Faculdades de medicina ao redor do mundo estão investindo pesadamente em IA. Harvard, Stanford e a Universidade de Toronto estão na vanguarda, testando plataformas que simulam consultas, corrigem diagnósticos e adaptam o ensino às necessidades individuais dos alunos. Um exemplo é o Clinical Mind AI, desenvolvido em Stanford, que já consegue replicar interações médico-paciente com feedback em tempo real – uma solução especialmente valiosa para regiões com escassez de professores.
A IA pode ser a grande equalizadora na educação médica, levando formação de qualidade a áreas remotas. Mas será que a tecnologia está sendo distribuída de forma justa, ou apenas ampliando o abismo entre instituições ricas e pobres?
O lado sombrio da IA: vieses, alucinações e dilemas éticos
Nem tudo são boas notícias. Pesquisadores alertam que algoritmos mal treinados podem perpetuar desigualdades. Um estudo revelou que sistemas de diagnóstico por IA frequentemente apresentam menor precisão em pacientes negros, devido a bancos de dados desequilibrados.

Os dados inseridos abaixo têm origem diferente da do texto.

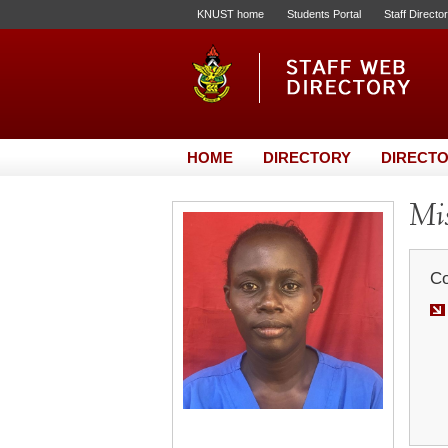
KNUST home
Students Portal
Staff Directo
HOME
DIRECTORY
DIRECTO
Mis
Co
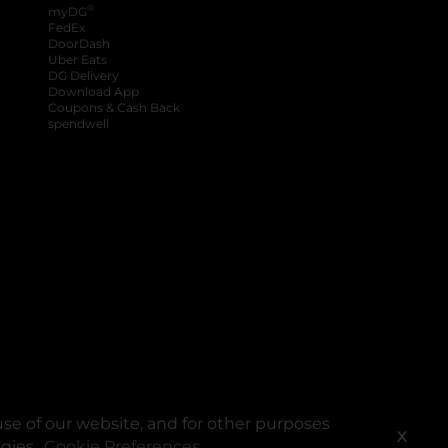
®
myDG
FedEx
DoorDash
Uber Eats
DG Delivery
Download App
Coupons & Cash Back
spendwell
se of our website, and for other purposes
X
ogies.
Cookie Preferences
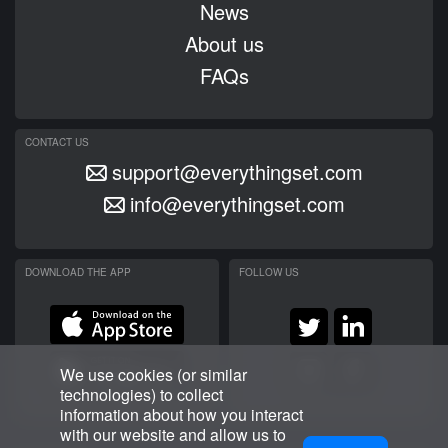
News
About us
FAQs
CONTACT US
support@everythingset.com
info@everythingset.com
DOWNLOAD THE APP
FOLLOW US
We use cookies (or similar
technologies) to collect
information about how you interact
with our website and allow us to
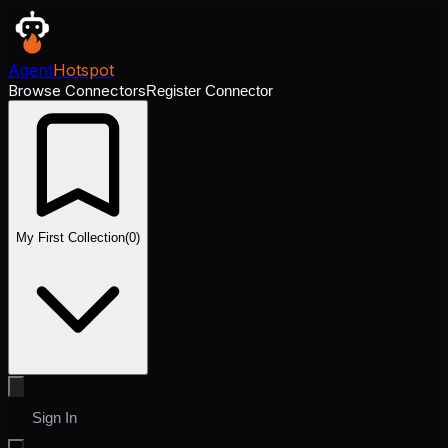
Agent
Hotspot
Browse Connectors
Register Connector
My First Collection
(
0
)
Sign In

Além disso, há o fenômeno das “alucinações digitais”, em que a IA inventa referências científicas ou até recomendações médicas falsas.
Se um médico humano cometesse erros como os das IAs hoje, seria responsabilizado. Mas quem responde quando um algoritmo falha? As instituições que o adotam? Os desenvolvedores? Ou o próprio sistema de saúde, que pode estar trocando precisão por conveniência?
Soluções em desenvolvimento: como mitigar os riscos
Diante desses desafios, pesquisadores estão buscando alternativas. Modelos como o GPT4DFCI-RAG, treinado exclusivamente com literatura científica de patologia digital, visam reduzir erros e aumentar a confiabilidade. Outra abordagem promissora é o Federated Learning, que processa dados localmente sem centralizá-los, preservando a privacidade dos pacientes.
Além disso, universidades estão investindo na capacitação docente. Programas como o Faculty AI Literacy, da Universidade de Toronto, preparam professores para usar a IA de forma crítica, sem substituir habilidades essenciais como empatia e julgamento clínico (D’Souza et al., 2024).
A IA não deve substituir o professor, mas sim amplificar seu potencial. Será que estamos formando médicos mais técnicos, mas menos humanos?
O futuro do currículo médico: entre consumidores e desenvolvedores de IA
O próximo passo é repensar a formação médica para incluir a IA de maneira estruturada. Nguyen et al. propõem uma divisão de competências:
• Consumidores conscientes: profissionais que sabem usar a IA com criticidade;
• Integradores: aqueles que adaptam ferramentas à prática clínica;
• Desenvolvedores: médicos com formação em ciência de dados, capazes de criar soluções.
Se a IA se tornar parte da medicina, será que todos os médicos precisarão saber programação? Ou o risco é criar uma casta de “médicos-programadores”, distantes da realidade do paciente?
Tecnologia a serviço do humanismo
A IA veio para ficar, e sua integração na medicina é inevitável. Mas, mais do que dominar algoritmos, o desafio é manter o equilíbrio entre inovação e ética. Nenhuma máquina substituirá a escuta ativa, a compaixão e o julgamento clínico humano. Como bem resumiu um professor de Stanford: “A IA pode até diagnosticar uma doença, mas só um médico pode entender o doente.”